[HOW TO COMPLETE THIS TASK] Copy each line containing "thumb" from the listing below.

__________________________________________________

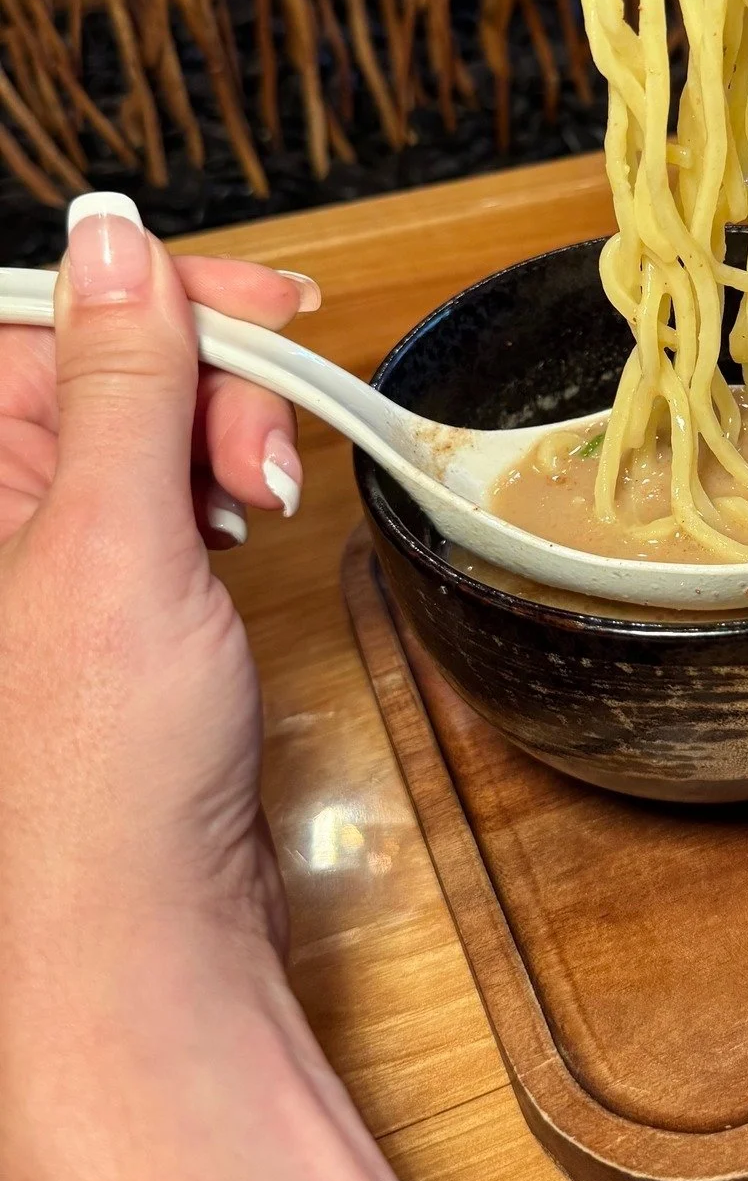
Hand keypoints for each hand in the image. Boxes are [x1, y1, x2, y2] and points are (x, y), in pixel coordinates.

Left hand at [0, 193, 437, 1180]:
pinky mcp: (104, 594)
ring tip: (264, 502)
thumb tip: (112, 236)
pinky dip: (218, 490)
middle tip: (266, 454)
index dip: (162, 296)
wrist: (137, 944)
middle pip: (104, 367)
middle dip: (208, 385)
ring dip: (224, 438)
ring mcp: (42, 554)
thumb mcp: (112, 544)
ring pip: (145, 425)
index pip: (47, 323)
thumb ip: (121, 381)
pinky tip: (244, 523)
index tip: (272, 302)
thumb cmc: (95, 779)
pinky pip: (164, 489)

__________________________________________________

[TASK SOLUTION]
thumb tip: (112, 236)
thumb mcp: (112, 544)
thumb ip: (121, 381)
thumb cmc: (95, 779)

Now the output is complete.